The final cave on the demarked pilgrimage route is that used by Padma Sambhava and his entourage of disciples during his stay on Drak Yerpa. In fact there is also a second cave used by Padma, high on the mountain above. According to local legend, Padma Sambhava and his disciples meditated together in the lower one for a period of seven months. Padma then moved to the upper cave for a further period of solitary practice. The lower cave is sometimes referred to as “The Moonlight Cave,” because Padma would fly down from his upper residence at midnight each day, to give special transmissions to the disciples.

The old monk minding this cave showed great kindness to our group, and allowed us to meditate in the inner recesses of the facility. Numerous Tibetan pilgrims came through as we meditated, seemingly quite happy to see Westerners using the place in the manner that it had been used for so many centuries, namely, meditation.

The upper Padma Sambhava cave can be seen high above the pilgrimage route. Visitors are discouraged from visiting it because of the precarious path leading to it. Many have tried, and many have suffered broken bones. We chose to admire it from afar.

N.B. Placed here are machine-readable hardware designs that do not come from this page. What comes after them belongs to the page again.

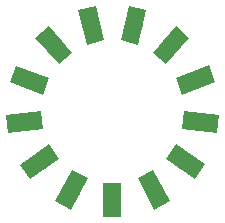
<source format=gbp>
G04 #@! TF.GenerationSoftware,KiCad,Pcbnew,(5.0.2)-1*
G04 #@! TF.CreationDate,2019-03-25T12:23:43+09:00*
G04 #@! TF.ProjectId,NixieHourglass,4e697869-6548-46f7-9572-676c6173732e,rev?*
G04 #@! TF.SameCoordinates,Original*
G04 #@! TF.FileFunction,Paste,Bot*
G04 #@! TF.FilePolarity,Positive*
%FSLAX46Y46*%
G04 Gerber Fmt 4.6, Leading zero omitted, Abs format (unit mm)*
G04 Created by KiCad (PCBNEW (5.0.2)-1) date 25/03/2019 12:23:43*
%MOMM*%
%LPD*%
G01*
G04 APERTURE LIST*
%ADD10C,1.500000*%
%ADD11C,0.100000*%
%ADD12R,1.500000X3.000000*%
G04 APERTURE END LIST*
D10*
G04 #@! TO.C,N1*
X86530000Y-86640000D03*
D11*
G36*
X85170403Y-87621833D02*
X86560291Y-84963223D01*
X87889597Y-85658167D01*
X86499709Y-88316777D01*
X85170403Y-87621833D01*
X85170403Y-87621833D01*
G37*
D10*
X83840000Y-84270000D03*
D11*
G36*
X82179824Y-84507311D02*
X84646256Y-82799473D01*
X85500176Y-84032689D01*
X83033744Y-85740527D01*
X82179824Y-84507311D01*
X82179824Y-84507311D01*
G37*
D10*
X82560000Y-80900000D03*
D11*
G36*
X80979779Y-80338394D02*
X83957417Y-79972786D01*
X84140221Y-81461606D01*
X81162583Y-81827214D01*
X80979779Y-80338394D01*
X80979779Y-80338394D01*
G37*
D10*
X82990000Y-77350000D03*
D11*
G36*
X81851940Y-76118205D02*
X84658272Y-77178629D01*
X84128060Y-78581795D01*
X81321728Y-77521371D01*
X81851940Y-76118205D01*
X81851940Y-76118205D01*
G37*
D10*
X85030000Y-74400000D03*
D11*
G36*
X84594959Y-72780358D02*
X86586738Y-75023752D01*
X85465041Y-76019642D01*
X83473262Y-73776248D01*
X84594959Y-72780358D01*
X84594959Y-72780358D01*
G37*
D10*
X88200000Y-72720000D03*
D11*
G36*
X88567695Y-71083754D02*
X89288379Y-73995904D01*
X87832305Y-74356246D01*
X87111621Y-71444096D01*
X88567695Y-71083754D01*
X88567695Y-71083754D01*
G37*
D10*
X91780000Y-72720000D03*
D11*
G36*
X92866151Y-71442199D02*
X92150551Y-74355602D01*
X90693849Y-73997801D01*
X91409449Y-71084398D01*
X92866151Y-71442199D01*
X92866151Y-71442199D01*
G37*
D10*
X94960000Y-74390000D03*
D11*
G36*
X96515647Y-73763531D02*
X94527787Y-76010399D01*
X93404353Y-75016469D01*
X95392213Y-72769601D01*
X96515647Y-73763531D01*
X96515647Y-73763531D01*
G37*
D10*
X97010000Y-77340000D03*
D11*
G36*
X98678569Y-77508459D02*
X95874092Y-78573780D01*
X95341431Y-77171541D01*
X98145908Y-76106220D01*
X98678569Y-77508459D01*
X98678569Y-77508459D01*
G37*
D10*
X97440000Y-80900000D03*
D11*
G36*
X98839033Y-81824773D02*
X95860761Y-81464363D01*
X96040967Y-79975227D01*
X99019239Y-80335637D01*
X98839033Y-81824773D01*
X98839033Y-81824773D01*
G37*
D10*
X96170000Y-84250000D03*
D11*
G36*
X96978822Y-85719118D02*
X94509413Y-84015587D01*
X95361178Y-82780882D01*
X97830587Y-84484413D01*
X96978822Y-85719118D01*
X96978822Y-85719118D01*
G37*
D10*
X93480000Y-86640000D03*
D11*
G36*
X93513218Y-88316722D02*
X92118692Y-85660541D01*
X93446782Y-84963278D01*
X94841308Y-87619459D01*
X93513218Y-88316722D01*
X93513218Y-88316722D01*
G37*
D12*
X90000000Y-87500000D03*
G04 #@! TD*
M02*

</source>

Drak Yerpa is perhaps the greatest prayer flag art work in the world, as is demonstrated by sky photos of the mountain. Every visitor buys and hangs a long string of the flags. Actually, the Tibetan name for them is lungta, meaning “Wind Horse.” The flags are usually printed with a flying horse at the center, and four auspicious animals in the four corners. Auspicious prayers and mantras are printed in the remaining space on the flag. Lungta are often hung in high places, with the idea that the wind will carry the prayers and blessings around the world, this establishing well being wherever it goes. The lungta we bought and hung said things like, “May peace and abundance flourish, may health and well being flourish, may peace and happiness flourish.” Another set of lungta that we bought said, “May peace and happiness prevail during the day. May peace and happiness prevail during the night. May peace and happiness prevail both day and night.”

One Comment

  1. All very wonderful. Especially the part about the Wind Horse, since I had a dream last week that Glenn and I were flying around together high in the sky and that Glenn turned into a Wind Horse during a blissful moment between us.